**Job A**
In the thread on maximizing x^2y^2z, what does the hint say z equals in terms of x and y?
**Job B**
Rewrite the entries from the first line through the line containing "re principale", swapping "Mariage" for "Baptême" and keeping everything else unchanged.
---------- Page extract
Find the maximum of $f(x,y,z)=x^2y^2z$ in $D$.
$D=\{(x,y,z)\in\mathbb{R}^3| x+y+z\le 5, x,y,z \ge 0 \}$.
My work:
Trying to find inner maximum points: $\nabla f = (2xy^2z, 2yx^2z, x^2y^2)=0$.
I'm not sure how to solve this to find points..
Next step is to check the borders:
$x+y+z=5 \Longrightarrow z=5-x-y$.
So we get: $g(x,y) = x^2y^2(5-x-y)=5x^2y^2 - x^3y^2-x^2y^3=0$.
$g_x=10xy^2+3x^2y^2-2xy^3=y^2(10x+3x^2-2xy)=0$ so I got a point $y=0$.. But I don't know how to solve the other part of the equation.
I'm not really sure if it's my weak algebra that's making me fail to do this question or it's bad decisions of me trying to solve it this way, I would really appreciate any help and hints!
$f(x,y,z)=x^2y^2z$
$D=\{(x,y,z)\in\mathbb{R}^3| x+y+z\le 5, x,y,z \ge 0 \}$
Hint: As $x, y, z \ge 0$, $f(x,y,z)=x^2y^2z$ will be maximum when $x+y+z = 5$ and $x, y, z \ne 0$.
So applying Lagrange Multiplier method,
$2xy^2z = \lambda$
$2x^2yz = \lambda$
$x^2y^2 = \lambda$
If $x, y, z \ne 0$, equating first and second, we get $x = y$ and from second and third, $z = \frac{x}{2} = \frac{y}{2}$. Plug them in $x+y+z = 5$ to find value of $x, y, z$.
Can you take it from here?
--------------------
---------- Dataset excerpts
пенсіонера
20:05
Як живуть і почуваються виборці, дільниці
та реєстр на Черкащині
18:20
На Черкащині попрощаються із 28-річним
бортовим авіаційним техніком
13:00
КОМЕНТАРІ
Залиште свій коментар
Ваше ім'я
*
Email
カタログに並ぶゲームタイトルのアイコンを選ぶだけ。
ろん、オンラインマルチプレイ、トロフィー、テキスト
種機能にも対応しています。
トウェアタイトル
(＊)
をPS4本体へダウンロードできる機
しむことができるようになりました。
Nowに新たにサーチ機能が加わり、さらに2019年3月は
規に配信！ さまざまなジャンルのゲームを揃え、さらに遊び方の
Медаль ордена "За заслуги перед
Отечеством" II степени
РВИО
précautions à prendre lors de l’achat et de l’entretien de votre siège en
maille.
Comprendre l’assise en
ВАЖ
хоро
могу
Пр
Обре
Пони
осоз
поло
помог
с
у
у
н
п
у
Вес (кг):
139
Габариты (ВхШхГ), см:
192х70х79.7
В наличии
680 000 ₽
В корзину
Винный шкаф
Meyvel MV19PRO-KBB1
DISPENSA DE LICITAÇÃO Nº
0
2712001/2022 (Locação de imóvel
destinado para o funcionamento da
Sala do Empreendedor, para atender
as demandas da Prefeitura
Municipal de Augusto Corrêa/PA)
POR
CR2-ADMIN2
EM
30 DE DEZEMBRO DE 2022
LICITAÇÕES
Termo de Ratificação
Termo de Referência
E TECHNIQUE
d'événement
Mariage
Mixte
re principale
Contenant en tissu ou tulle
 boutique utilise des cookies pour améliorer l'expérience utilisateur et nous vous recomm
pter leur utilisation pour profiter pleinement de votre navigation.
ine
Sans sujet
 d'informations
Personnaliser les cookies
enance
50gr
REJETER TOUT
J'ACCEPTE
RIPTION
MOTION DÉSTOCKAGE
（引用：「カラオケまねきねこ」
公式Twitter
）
--------------------
**Task output A**
z = x/2 = y/2

**Task output B**
пенсіонера
20:05
Як живуть і почуваються виборці, дільниці
та реєстр на Черкащині
18:20
На Черкащині попрощаються із 28-річним
бортовим авіаційним техніком
13:00
КОМЕНТАРІ
Залиште свій коментар
Ваше ім'я
*
Email
カタログに並ぶゲームタイトルのアイコンを選ぶだけ。
ろん、オンラインマルチプレイ、トロフィー、テキスト
種機能にも対応しています。
トウェアタイトル
(＊)
をPS4本体へダウンロードできる機
しむことができるようになりました。
Nowに新たにサーチ機能が加わり、さらに2019年3月は
規に配信！ さまざまなジャンルのゲームを揃え、さらに遊び方の
Медаль ордена "За заслуги перед
Отечеством" II степени
РВИО
précautions à prendre lors de l’achat et de l’entretien de votre siège en
maille.
Comprendre l’assise en
ВАЖ
хоро
могу
Пр
Обре
Пони
осоз
поло
помог
с
у
у
н
п
у
Вес (кг):
139
Габариты (ВхШхГ), см:
192х70х79.7
В наличии
680 000 ₽
В корзину
Винный шкаф
Meyvel MV19PRO-KBB1
DISPENSA DE LICITAÇÃO Nº
0
2712001/2022 (Locação de imóvel
destinado para o funcionamento da
Sala do Empreendedor, para atender
as demandas da Prefeitura
Municipal de Augusto Corrêa/PA)
POR
CR2-ADMIN2
EM
30 DE DEZEMBRO DE 2022
LICITAÇÕES
Termo de Ratificação
Termo de Referência
E TECHNIQUE
d'événement
Baptême
Mixte
re principale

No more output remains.